Siempre de viaje en viaje al pasado, como escapada de una época y nostálgica de la misma, Karen Blixen aprendió a encadenar cuentos y vivencias en torno a ese mundo alterado por el yugo europeo.
Intuimos que el acercamiento primero de la aventurera al mundo literario se vio motivado por el desmoronamiento de su oasis de vida, riesgo y esfuerzos continuados en el África colonizada y convulsa que tan bien colmó sus años al pie del Ngong. Recurrió a la Literatura -además de por las consabidas pretensiones personales de fama y tinte social- como salvación profunda ante el ocaso de una etapa orquestada por los sonidos de las colinas cuando las mece el viento y los rugidos del león.
Fue, antes que novelista, fabuladora. Con una vitalidad volteriana, su genio le fue impelido por esos ojos oscuros de Kenia, que supo encerraban el misterio de la vida. Su rostro afilado se volvía a las colinas como el sediento a las fuentes. Su historia lo era todo, y ella, como los buenos escritores, a los que se ha llamado y llamaremos “los fieles”, se mantuvo siempre leal a su historia. Su estilo intrépido y noble, como la gacela, se aleja valiente del canon y demás patrañas. Su obra pervive por sí misma, y no rinde tributo alguno a modas o corrientes pasajeras, sino que se erige sabia y yerta, como una cima bañada por las neblinas grises del continente.
El propio Ernest Hemingway declaraba poco después de recibir el Nobel que “habría preferido que este premio se hubiese otorgado a esa magnífica escritora que es Isak Dinesen”.

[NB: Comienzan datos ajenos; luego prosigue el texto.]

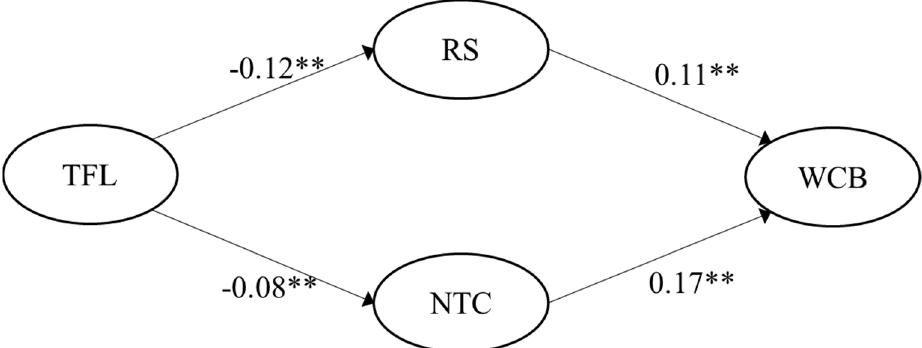
Figure 5. Empirical multiple mediation model for transformational leadership for the German sample (n = 334). Note: ** indicates a p ‐ value < 0.01; * indicates a p ‐ value < 0.05; TFL = Transformational leadership; RS = Role stress; NTC = Negative team climate; WCB = Workplace cyberbullying.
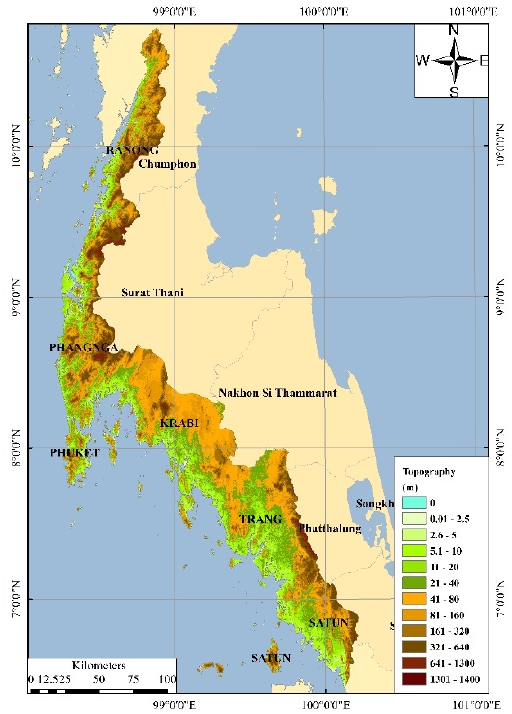
Figure 2. Topography map of the study area along the coast of the Andaman Sea.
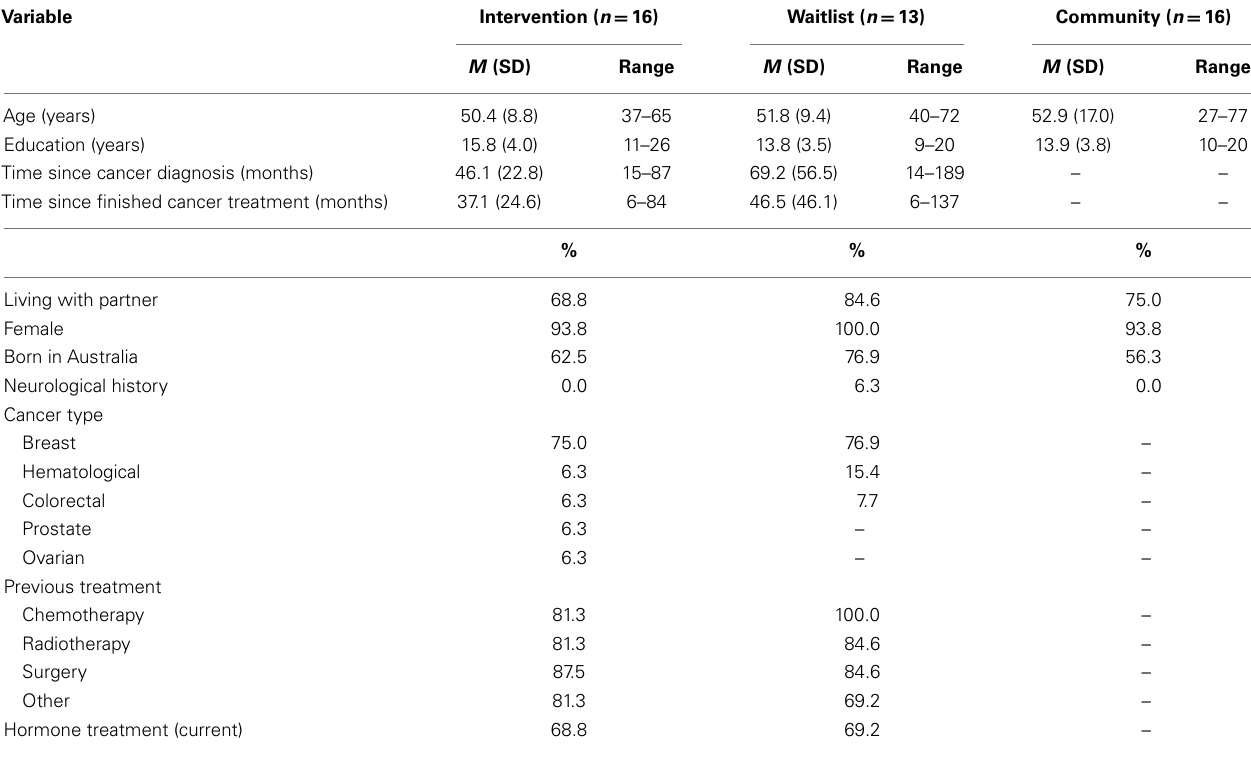
Table 2 | Participant characteristics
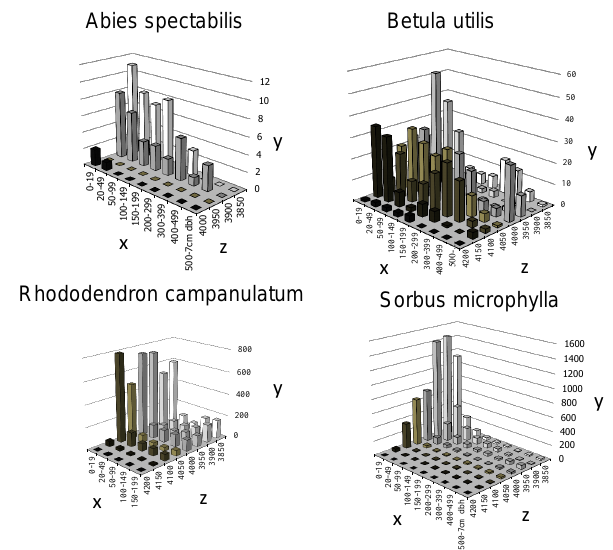
Figure 10. Seedling/sapling density in the treeline ecotone in Lang- tang Valley according to altitude and size classes ( x axis: size class; y axis: quantity; z axis:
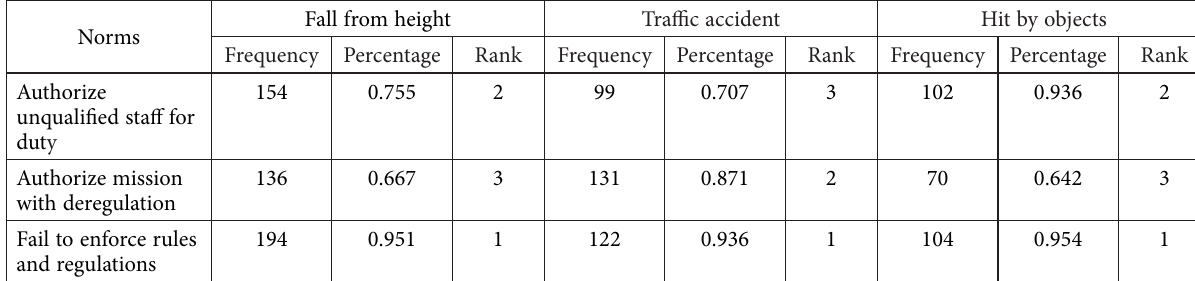
Table 9b. The norms of factor “supervisory violations” (main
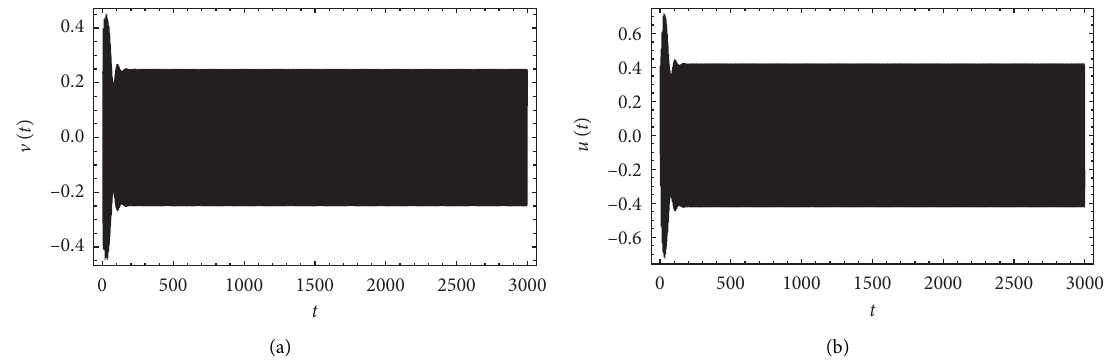
Figure 14: Time history for the controlled system when τ v ( 0 ) � 0 . 748 ,u ( 0 ) � 1 . 27 , _ v ( 0 ) � 0 . 1 , and _ u ( 0 ) � 0 . 01: (a) the main system; (b) the controller.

Consideraba Karen que el hombre se había retraído en este nuevo mundo moderno, y que la soledad lo gobernaba. Recordemos ahora que fue ella quien abrió la puerta a la sabiduría africana, al inconmensurable poder del recuerdo -en una línea netamente proustiana- y al viejo placer de agrupar imágenes y escenas de vida en el minado y agitado campo de la Literatura del XX; que fue ella quien demostrara que la cotidianidad de una existencia sabiamente combatida puede llegar a convertirse en el mejor argumento.